**WHAT TO PRODUCE**. Transcribe the entries in full, keeping each word as it is.

**Saved entries**.
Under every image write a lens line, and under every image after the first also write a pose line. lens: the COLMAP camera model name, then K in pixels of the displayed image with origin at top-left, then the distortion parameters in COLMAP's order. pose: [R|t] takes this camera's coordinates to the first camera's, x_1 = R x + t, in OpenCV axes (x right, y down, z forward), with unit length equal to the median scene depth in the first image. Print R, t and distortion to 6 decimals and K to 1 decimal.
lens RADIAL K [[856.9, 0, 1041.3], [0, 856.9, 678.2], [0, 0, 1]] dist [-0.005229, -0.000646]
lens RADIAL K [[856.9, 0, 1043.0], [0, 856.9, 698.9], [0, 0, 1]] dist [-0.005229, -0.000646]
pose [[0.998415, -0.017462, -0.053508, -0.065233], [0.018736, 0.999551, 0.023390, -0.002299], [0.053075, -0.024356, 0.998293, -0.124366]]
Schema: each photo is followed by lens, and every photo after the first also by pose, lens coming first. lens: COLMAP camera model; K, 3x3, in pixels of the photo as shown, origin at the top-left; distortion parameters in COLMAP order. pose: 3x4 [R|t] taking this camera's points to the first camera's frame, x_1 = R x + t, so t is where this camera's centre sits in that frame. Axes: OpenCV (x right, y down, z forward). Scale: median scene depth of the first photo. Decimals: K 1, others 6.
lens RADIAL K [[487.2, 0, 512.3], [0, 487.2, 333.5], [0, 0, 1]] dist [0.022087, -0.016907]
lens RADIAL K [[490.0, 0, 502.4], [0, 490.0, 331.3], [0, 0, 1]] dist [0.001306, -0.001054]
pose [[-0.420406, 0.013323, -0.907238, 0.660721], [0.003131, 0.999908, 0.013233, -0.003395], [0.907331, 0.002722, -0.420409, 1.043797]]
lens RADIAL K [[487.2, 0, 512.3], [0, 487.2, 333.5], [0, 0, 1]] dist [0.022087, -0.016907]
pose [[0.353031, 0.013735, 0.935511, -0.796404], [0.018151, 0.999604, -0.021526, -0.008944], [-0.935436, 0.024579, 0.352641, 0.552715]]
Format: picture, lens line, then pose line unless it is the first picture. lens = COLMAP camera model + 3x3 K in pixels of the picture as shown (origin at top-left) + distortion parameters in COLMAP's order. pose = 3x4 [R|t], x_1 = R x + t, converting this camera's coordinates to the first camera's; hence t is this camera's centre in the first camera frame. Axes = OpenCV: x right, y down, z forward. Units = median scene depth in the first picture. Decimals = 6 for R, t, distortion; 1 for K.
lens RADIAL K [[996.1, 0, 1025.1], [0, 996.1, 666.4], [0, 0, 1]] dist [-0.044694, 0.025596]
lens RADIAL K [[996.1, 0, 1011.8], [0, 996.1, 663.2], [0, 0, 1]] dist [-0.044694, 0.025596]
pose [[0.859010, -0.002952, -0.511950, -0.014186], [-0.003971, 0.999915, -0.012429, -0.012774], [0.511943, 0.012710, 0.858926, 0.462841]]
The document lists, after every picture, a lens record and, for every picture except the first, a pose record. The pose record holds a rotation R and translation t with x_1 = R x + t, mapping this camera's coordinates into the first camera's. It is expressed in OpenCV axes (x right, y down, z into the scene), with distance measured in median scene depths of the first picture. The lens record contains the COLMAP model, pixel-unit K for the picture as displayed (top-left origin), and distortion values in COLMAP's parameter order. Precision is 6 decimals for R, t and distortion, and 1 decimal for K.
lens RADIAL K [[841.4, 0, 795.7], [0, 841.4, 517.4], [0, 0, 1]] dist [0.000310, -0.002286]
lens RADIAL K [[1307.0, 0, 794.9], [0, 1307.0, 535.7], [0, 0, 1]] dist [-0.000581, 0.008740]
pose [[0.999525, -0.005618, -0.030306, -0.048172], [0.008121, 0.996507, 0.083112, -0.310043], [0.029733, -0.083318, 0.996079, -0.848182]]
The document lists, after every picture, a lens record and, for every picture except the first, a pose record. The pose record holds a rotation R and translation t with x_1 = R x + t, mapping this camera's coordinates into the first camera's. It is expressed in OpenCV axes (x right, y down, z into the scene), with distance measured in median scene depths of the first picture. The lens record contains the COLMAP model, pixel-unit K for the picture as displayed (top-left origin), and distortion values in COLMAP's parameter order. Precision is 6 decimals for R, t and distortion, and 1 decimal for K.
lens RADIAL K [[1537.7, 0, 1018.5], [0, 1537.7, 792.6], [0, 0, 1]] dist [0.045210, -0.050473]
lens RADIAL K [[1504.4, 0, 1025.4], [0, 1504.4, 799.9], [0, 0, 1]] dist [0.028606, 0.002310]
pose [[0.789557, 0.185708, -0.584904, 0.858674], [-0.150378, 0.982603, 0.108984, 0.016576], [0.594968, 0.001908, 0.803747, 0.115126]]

**RESULT OF THE EXERCISE**.
Under every image write a lens line, and under every image after the first also write a pose line. lens: the COLMAP camera model name, then K in pixels of the displayed image with origin at top-left, then the distortion parameters in COLMAP's order. pose: [R|t] takes this camera's coordinates to the first camera's, x_1 = R x + t, in OpenCV axes (x right, y down, z forward), with unit length equal to the median scene depth in the first image. Print R, t and distortion to 6 decimals and K to 1 decimal.
lens RADIAL K [[856.9, 0, 1041.3], [0, 856.9, 678.2], [0, 0, 1]] dist [-0.005229, -0.000646]
lens RADIAL K [[856.9, 0, 1043.0], [0, 856.9, 698.9], [0, 0, 1]] dist [-0.005229, -0.000646]
pose [[0.998415, -0.017462, -0.053508, -0.065233], [0.018736, 0.999551, 0.023390, -0.002299], [0.053075, -0.024356, 0.998293, -0.124366]]
Schema: each photo is followed by lens, and every photo after the first also by pose, lens coming first. lens: COLMAP camera model; K, 3x3, in pixels of the photo as shown, origin at the top-left; distortion parameters in COLMAP order. pose: 3x4 [R|t] taking this camera's points to the first camera's frame, x_1 = R x + t, so t is where this camera's centre sits in that frame. Axes: OpenCV (x right, y down, z forward). Scale: median scene depth of the first photo. Decimals: K 1, others 6.
lens RADIAL K [[487.2, 0, 512.3], [0, 487.2, 333.5], [0, 0, 1]] dist [0.022087, -0.016907]
lens RADIAL K [[490.0, 0, 502.4], [0, 490.0, 331.3], [0, 0, 1]] dist [0.001306, -0.001054]
pose [[-0.420406, 0.013323, -0.907238, 0.660721], [0.003131, 0.999908, 0.013233, -0.003395], [0.907331, 0.002722, -0.420409, 1.043797]]
lens RADIAL K [[487.2, 0, 512.3], [0, 487.2, 333.5], [0, 0, 1]] dist [0.022087, -0.016907]
pose [[0.353031, 0.013735, 0.935511, -0.796404], [0.018151, 0.999604, -0.021526, -0.008944], [-0.935436, 0.024579, 0.352641, 0.552715]]
Format: picture, lens line, then pose line unless it is the first picture. lens = COLMAP camera model + 3x3 K in pixels of the picture as shown (origin at top-left) + distortion parameters in COLMAP's order. pose = 3x4 [R|t], x_1 = R x + t, converting this camera's coordinates to the first camera's; hence t is this camera's centre in the first camera frame. Axes = OpenCV: x right, y down, z forward. Units = median scene depth in the first picture. Decimals = 6 for R, t, distortion; 1 for K.
lens RADIAL K [[996.1, 0, 1025.1], [0, 996.1, 666.4], [0, 0, 1]] dist [-0.044694, 0.025596]
lens RADIAL K [[996.1, 0, 1011.8], [0, 996.1, 663.2], [0, 0, 1]] dist [-0.044694, 0.025596]
pose [[0.859010, -0.002952, -0.511950, -0.014186], [-0.003971, 0.999915, -0.012429, -0.012774], [0.511943, 0.012710, 0.858926, 0.462841]]
The document lists, after every picture, a lens record and, for every picture except the first, a pose record. The pose record holds a rotation R and translation t with x_1 = R x + t, mapping this camera's coordinates into the first camera's. It is expressed in OpenCV axes (x right, y down, z into the scene), with distance measured in median scene depths of the first picture. The lens record contains the COLMAP model, pixel-unit K for the picture as displayed (top-left origin), and distortion values in COLMAP's parameter order. Precision is 6 decimals for R, t and distortion, and 1 decimal for K.
lens RADIAL K [[841.4, 0, 795.7], [0, 841.4, 517.4], [0, 0, 1]] dist [0.000310, -0.002286]
lens RADIAL K [[1307.0, 0, 794.9], [0, 1307.0, 535.7], [0, 0, 1]] dist [-0.000581, 0.008740]
pose [[0.999525, -0.005618, -0.030306, -0.048172], [0.008121, 0.996507, 0.083112, -0.310043], [0.029733, -0.083318, 0.996079, -0.848182]]
The document lists, after every picture, a lens record and, for every picture except the first, a pose record. The pose record holds a rotation R and translation t with x_1 = R x + t, mapping this camera's coordinates into the first camera's. It is expressed in OpenCV axes (x right, y down, z into the scene), with distance measured in median scene depths of the first picture. The lens record contains the COLMAP model, pixel-unit K for the picture as displayed (top-left origin), and distortion values in COLMAP's parameter order. Precision is 6 decimals for R, t and distortion, and 1 decimal for K.
lens RADIAL K [[1537.7, 0, 1018.5], [0, 1537.7, 792.6], [0, 0, 1]] dist [0.045210, -0.050473]
lens RADIAL K [[1504.4, 0, 1025.4], [0, 1504.4, 799.9], [0, 0, 1]] dist [0.028606, 0.002310]
pose [[0.789557, 0.185708, -0.584904, 0.858674], [-0.150378, 0.982603, 0.108984, 0.016576], [0.594968, 0.001908, 0.803747, 0.115126]]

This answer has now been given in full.